C. Board assessment and Board effectiveness
- Review quarterly Board assessment results (the "Board survey"), oversee delivery/discussion of results, and recommend improvement strategies/actions to the Board.
- Consider enhancements to the Board assessment process over time, including peer-to-peer evaluation concepts, for Board discussion and approval.
- Ensure there is a process for assessing the effectiveness of the Board and its committees.
D. By-laws and governance policies
- Maintain and administer a schedule for review of all Board by-laws (minimum every two years) and governance policies (staggered appropriately based on volume), and recommend revisions to the Board as required.
- Support annual review of the Code of Ethical Conduct and related governance policies, and recommend updates where appropriate.

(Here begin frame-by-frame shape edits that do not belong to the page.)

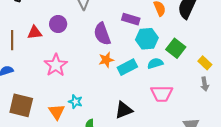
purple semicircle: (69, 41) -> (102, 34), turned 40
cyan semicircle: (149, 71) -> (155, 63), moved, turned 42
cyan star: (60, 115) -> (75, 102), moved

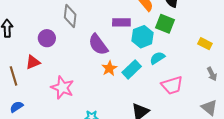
purple circle: (58, 24) -> (47, 38), moved
green square: (176, 48) -> (165, 24), moved
gray arrow: (205, 84) -> (212, 74), moved

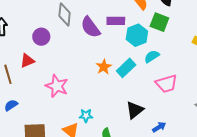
purple semicircle: (98, 45) -> (90, 27), moved

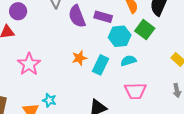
purple circle: (41, 37) -> (18, 11), moved
cyan rectangle: (126, 68) -> (101, 65), turned -36

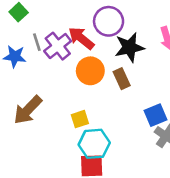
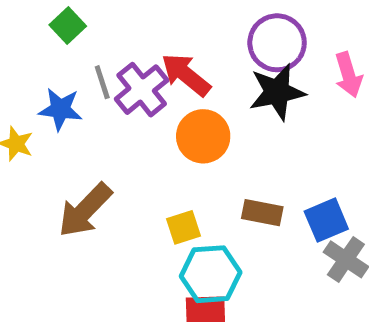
purple circle: (109, 21) -> (277, 43), moved
brown rectangle: (122, 79) -> (262, 213), moved, turned -54

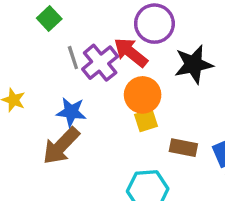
purple circle: (277, 43) -> (154, 24), moved
blue star: (60, 109) -> (71, 112), moved
yellow square: (183, 227) -> (146, 120), moved

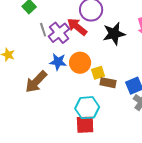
orange circle: (143, 95) -> (80, 63), moved
blue star: (71, 112) -> (58, 62), moved
yellow square: (146, 120) -> (98, 73), moved

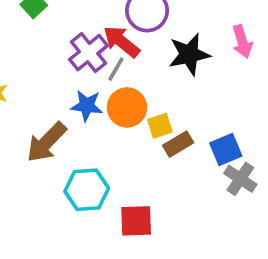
gray line: (43, 30) -> (116, 69), moved, turned 48
brown rectangle: (108, 83) -> (178, 144), turned -42
cyan hexagon: (87, 108) -> (87, 190), moved

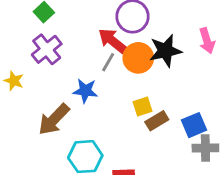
purple cross: (89, 53) -> (47, 49), moved
orange circle: (127, 107) -> (138, 58), moved
gray cross: (240, 179) -> (205, 148), turned -35

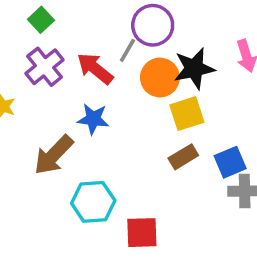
red arrow: (112, 41) -> (95, 68), moved
gray line: (108, 62) -> (127, 50), moved
yellow square: (143, 107) -> (187, 114), moved, size x1.4

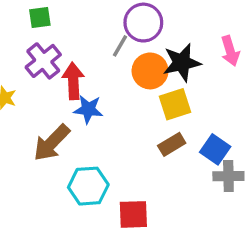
green square: (41, 20) -> (40, 18), turned 35
red arrow: (95, 68) -> (73, 81), moved, turned 48
blue square: (230, 162) -> (215, 149), turned -32

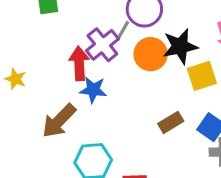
purple cross: (43, 61) -> (102, 45), moved
yellow square: (175, 104) -> (202, 76), moved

E. Board member recruitment / appointments support
- Maintain a Board competencies matrix and update it at least annually and when vacancies arise, to support appointee recommendations where requested by appointing municipalities and/or the Lieutenant Governor in Council.
- Support and advise the Board on processes relating to municipal appointments and provincial (Order in Council) appointments where applicable.
F. Annual attestations
- Oversee annual Board member attestations (e.g., contact information, confidentiality, and related governance attestations) and ensure completion.
G. CEO and MOH performance, compensation, and succession
- Oversee and ensure completion of the annual performance review process for the CEO and MOH and make recommendations to the Board regarding outcomes and (where applicable) compensation adjustments.
- Oversee CEO succession planning: ensure creation of an initial succession plan in the first year and thereafter an annual update (and, if requested by the Board, succession planning framework considerations for the MOH role).
H. Other matters
- Address other governance matters referred to the Committee by the Board from time to time.
13. Record Keeping and Minutes
13.1 Minutes shall be kept for all Committee meetings and should follow the Board’s standard for committee minutes.
13.2 Minutes should be circulated and preserved.
14. Reporting and Accountability
The Committee reports to the Board and makes recommendations to the Board as required.
15. Confidentiality
Each Committee member has a duty to maintain the confidentiality of information designated as confidential and any in camera matters.
16. Review of Terms of Reference
The Committee shall review these Terms of Reference at least annually and recommend any revisions to the Board for approval.
Appendix A - Indicative Work Plan (to be refined by the Committee)
Quarterly (each meeting):
- Review Board assessment results; identify themes and recommendations for Board discussion/action.
Annual / cyclical (distributed across the four meetings):
- Review by-laws (minimum every two years) and maintain the rolling schedule.
- Review Board policies (staggered, based on volume).
- Board officer elections process (including early solicitation of interest; interviews if required; recommended slate).
- Annual attestations (contact information, confidentiality, etc.).
- Review Finance and Audit Committee structure/membership/elections.
- CEO/MOH performance review cycle; recommend any third-party support needed.